Big Sky—Master & Seeker in One Voice

Generally masters are masters and seekers are seekers. But not always, as Anam Thubten Rinpoche’s poems reveal—master and seeker can be one voice.

Anam Thubten is a lama from Golok and a Dharma teacher from everywhere. He just made history in the English world of Dzogchen, by publishing a collection of poems titled Big Sky (Wide River Press, 2016.)

In his preface, Rinpoche claims that sixteen poems do not a poet make. Maybe he’s wrong?

Garbage in, Garbage out — always an important consideration. In the case of Anam Rinpoche’s poetry, the input side of the equation cannot be established because most of it predates his present incarnation. As for the output, like all genuine wisdom, it cannot be assessed. So, in this case, I do propose that sixteen poems do a poet make!

(Entries from a dataset)
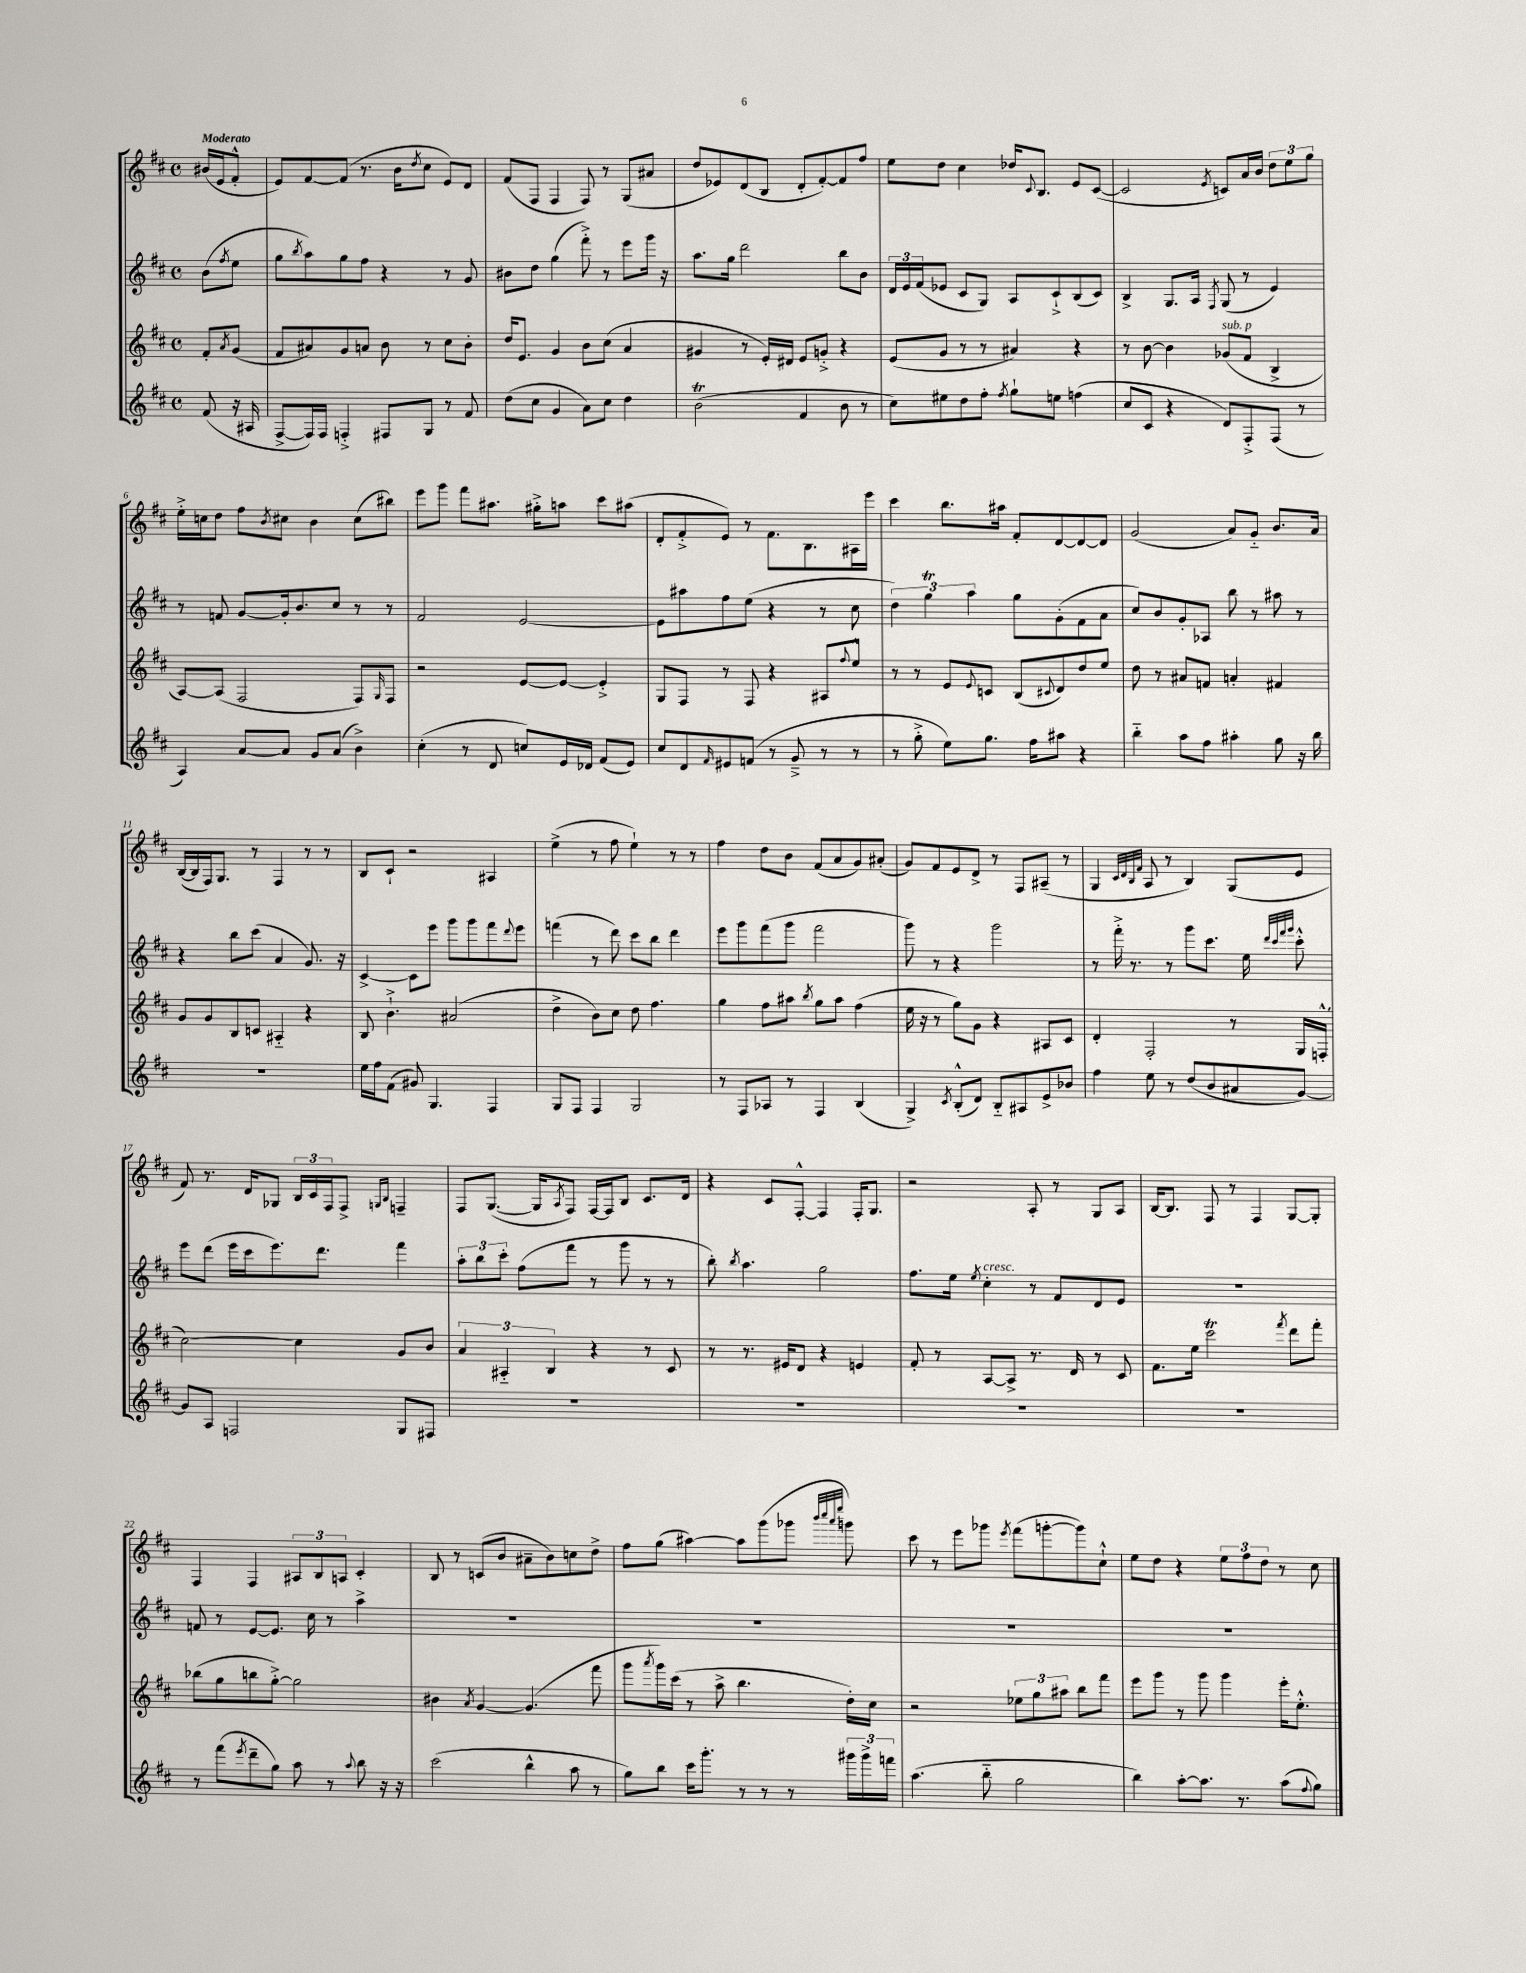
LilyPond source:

<<
\new StaffGroup <<
\new Staff = "s0" {
    \clef treble \key d \major \defaultTimeSignature \time 4/4 \partial 4 \tempo "Moderato"
    bis'16( e'16 fis'8-.-^ |
    e'8) fis'8~ fis'8( r8. b'16 \acciaccatura { d''8 } cis''8 e'8) d'8 |
    fis'8( fis8 fis4 fis8) r8 g8( ais'8 |
    d''8 ees'8) d'8( b8 d'8-. fis'8~-.) fis'8 fis''8 |
    e''8 d''8 cis''4 des''16 \appoggiatura { cis'8 } b8. e'8 cis'8~( |
    cis'2 \acciaccatura { e'8 } c'8) a'16 b'16 \tuplet 3/2 { d''8 e''8 g''8 } |
    e''16-.-> c''16 d''8 fis''8 \acciaccatura { b'8 } cis''8 b'4 cis''8( bis''8) |
    e'''8 g'''8 fis'''8 ais''8. gis''16-.-> a''8 cis'''8 ais''8( |
    d'8-. fis'8-.-> e'8) r8 fis'8. b8. ais16 e'''16 |
    cis'''4 b''8. ais''16 fis'8-. d'8~ d'8~ d'8 |
    g'2( a'8) g'8-_ b'8. a'16 |
    b16~( b16 fis16) g8. r8 fis4 r8 r8 |
    b8 cis'8-! r2 ais4 |
    e''4->( r8 fis''8 e''4-!) r8 r8 |
    fis''4 d''8 b'8 fis'8( a'8 g'8) ais'8-.( |
    g'8) fis'8 e'8 d'8-> r8 fis8 ais8--( r8 |
    g4 \grace { cis'32 d'32 b32 fis'32 } a8 r8 b4) g8( e'8 |
    fis'8) r8. d'16 ges8 \tuplet 3/2 { b16 cis'16 fis16 } fis8-> \grace { g16 b16 } f4-- |
    fis8 g8.~( g16 \acciaccatura { a8 } fis8) fis16~ fis16 b8 cis'8. d'16 |
    r4 cis'8 fis8~-.-^ fis4 fis16-. g8. |
    r2 a8-. r8 g8 a8 |
    b16~ b8. fis8 r8 fis4 g8~ g8-. |
    fis4 fis4 \tuplet 3/2 { ais8 b8 a8 } cis'4-. |
    b8 r8 c'8( b'8 ais'8-- b'8) c''8 d''8-> |
    fis''8 g''8( ais''4~) ais''8 g'''8( ges'''8 \grace { b'''32 cis''''32 a'''32 e''''32 } g'''8) |
    cis'''8 r8 e'''8 ges'''8 \acciaccatura { e'''8 } fis'''8( g'''8~-. g'''8) cis''8-!-^ |
    e''8 d''8 r4 \tuplet 3/2 { e''8 fis''8 d''8 } r8 cis''8 \bar "|." |
}
\new Staff = "s1" {
    \clef treble \key d \major \defaultTimeSignature \time 4/4 \partial 4
    b'8( \acciaccatura { fis''8 } e''8 |
    g''8 \acciaccatura { b''8 } a''8) g''8 fis''8 r4 r8 g'8 |
    bis'8 d''8 g''4( fis'''8-.->) r8 e'''8 g'''16 r16 |
    a''8. g''16 d'''2 b''8 b'8 |
    \tuplet 3/2 { d'16 e'16 fis'16( } ees'8 cis'8 g8) a8 cis'8-!-> b8( cis'8) |
    b4-> g8. a16 \acciaccatura { fis8 } g8( r8 e'4) |
    r8 f'8 g'8~ g'16-. b'8. cis''8 r8 r8 |
    fis'2 e'2~ |
    e'8 ais''8 fis''8 e''8( r4 r8 cis''8 |
    \tuplet 3/2 { d''4) g''4\trill a''4 } g''8 g'8-.( fis'8 a'8 |
    cis''8) b'8 g'8-. aes8 b''8 r8 ais''8 r8 |
    r4 b''8 cis'''8( a'4 g'8.) r16 |
    cis'4~-> cis'8 e'''8 g'''8 g'''8 fis'''8 \appoggiatura { d'''8 } e'''8 |
    f'''4( r8 d'''8) cis'''8 b''8 d'''4 |
    e'''8 g'''8 fis'''8( g'''8 fis'''2 |
    g'''8) r8 r4 g'''2 |
    r8 fis'''16-.-> r8. r8 g'''8 cis'''8. e''16 \grace { d'''32 cis'''32 fis'''32 g'''32 } cis'''8-.-^ |
    e'''8 d'''8( e'''16 cis'''16 e'''8.) d'''8. fis'''4 |
    \tuplet 3/2 { a''8-. b''8 cis'''8-. } fis''8( fis'''8 r8 g'''8 r8 r8 |
    b''8-.) \acciaccatura { b''8 } a''4. g''2 |
    fis''8. e''16 \acciaccatura { e''8 } cis''4-.^\markup { \italic "cresc." } r8 fis'8 d'8 e'8 |
    R1 |
    f'8 r8 e'8~ e'8. cis''16 r8 a''4-> |
    R1 |
    R1 |
    R1 |
    R1 \bar "|." |
}
\new Staff = "s2" {
    \clef treble \key d \major \defaultTimeSignature \time 4/4 \partial 4
    fis'8-. \acciaccatura { a'8 } g'8( |
    fis'8 ais'8) g'8 a'8 b'8 r8 cis''8 b'8-. |
    d''16 e'8. g'4 b'8 cis''8( a'4 |
    gis'4 r8 e'16-.) dis'16 e'8 g'8-.-> r4 |
    e'8( g'8 r8 r8 ais'4) r4 |
    r8 b'8~ b'4 ges'8^\markup { \italic "sub. p" }( fis'8 b4-> |
    a8~) a8( fis2 fis8) \grace { g16 } fis8 |
    r2 e'8~ e'8~ e'4-.-> |
    g8 fis8 r8 fis8 r4 ais8 \appoggiatura { fis''8 } e''8-^ |
    r8 r8 e'8 \appoggiatura { e'8 } c'8 b8( \appoggiatura { cis'8 } d'8) d''8 e''8 |
    d''8 r8 ais'8 f'8 a'4-. fis'4 |
    g'8 g'8 b8 c'8 ais4-_ r4 |
    b8 b'4.-!-> ais'2( |
    d''4-> b'8) cis''8 d''8 fis''4. |
    g''4 fis''8 ais''8 \acciaccatura { b''8 } g''8 ais''8 fis''4( |
    e''16 r16 r8 g''8) g'8 r4 ais8 cis'8 |
    d'4-. fis2-. r8 g16 f16-.-^( |
    cis''2~) cis''4 g'8 b'8 |
    \tuplet 3/2 { a'4 ais4-_ b4 } r4 r8 cis'8 |
    r8 r8. eis'16 d'8 r4 e'4 |
    fis'8-. r8 a8~ a8-> r8. d'16 r8 cis'8 |
    fis'8. e''16 cis'''2\trill \acciaccatura { fis'''8 } d'''8 fis'''8-. |
    bes''8( g''8 b''8 g''8~-.->) g''2 |
    bis'4 \acciaccatura { a'8 } g'4~ g'4.( fis'''8 |
    g'''8 \acciaccatura { a'''8 } g'''16) cis'''16( r8 a''8-> b''4. d''16-.) cis''16 |
    r2 \tuplet 3/2 { ees''8 g''8 ais''8 } b''8 fis'''8 |
    e'''8 g'''8 r8 g'''8 g'''4 e'''16-. e''8.-.-^ \bar "|." |
}
\new Staff = "s3" {
    \clef treble \key d \major \defaultTimeSignature \time 4/4 \partial 4
    fis'8( r16 ais16 |
    fis8~-> fis16) fis16 f4-.-> fis8 g8 r8 fis'8 |
    d''8( cis''8 g'4 a'8) cis''8 d''4 |
    b'2\trill( fis'4 b'8 r8 |
    cis''8) eis''8 d''8 fis''8-. \acciaccatura { fis''8 } g''8-! e''8 f''4( |
    cis''8 cis'8 r4 d'8) fis8-.-> fis8( r8 |
    a4) a'8~ a'8 g'8 a'8( b'4->) |
    cis''4-.( r8 d'8 c''8) e'16 des'16 fis'8( e'8) |
    cis''8 d'8 \grace { fis'16 } eis'8 f'8( r8 g'8---> r8 r8 |
    r8 g''8-.-> e''8) g''8. fis''16 ais''8 r4 |
    b''4-_ a''8 fis''8 ais''4-. g''8 r16 b''16 |
    R1 |
    e''16 fis''16 fis'8( gis'8) g4. fis4 |
    g8 fis8 fis4 g2 |
    r8 fis8 aes8 r8 fis4 b4( |
    g4->) \acciaccatura { cis'8 } b8-.-^( d'8) b8-_ ais8 e'8-> bes'8 |
    fis''4 e''8 r8 d''8( b'8 ais'8 g'8~) |
    g'8 a8 f2 g8 fis8 |
    R1 |
    R1 |
    R1 |
    R1 |
    r8 fis'''8( \acciaccatura { e'''8 } d'''8-- g''8) a''8 r8 \appoggiatura { a''8 } b''8 r16 r16 |
    cis'''2( b''4-^ a''8 r8 |
    g''8) b''8 cis'''16 g'''8.-. r8 r8 r8 \tuplet 3/2 { gis'''16 gis'''16-> f'''16 } |
    a''4.( b''8-_ g''2 |
    b''4) a''8~-. a''8. r8. a''8( \appoggiatura { fis''8 } g''8) \bar "|." |
}
>>
>>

## Requirement
According to the piece on Big Sky above, which press published Anam Thubten's poetry collection, and in what year?

## Final result
Wide River Press published it in 2016.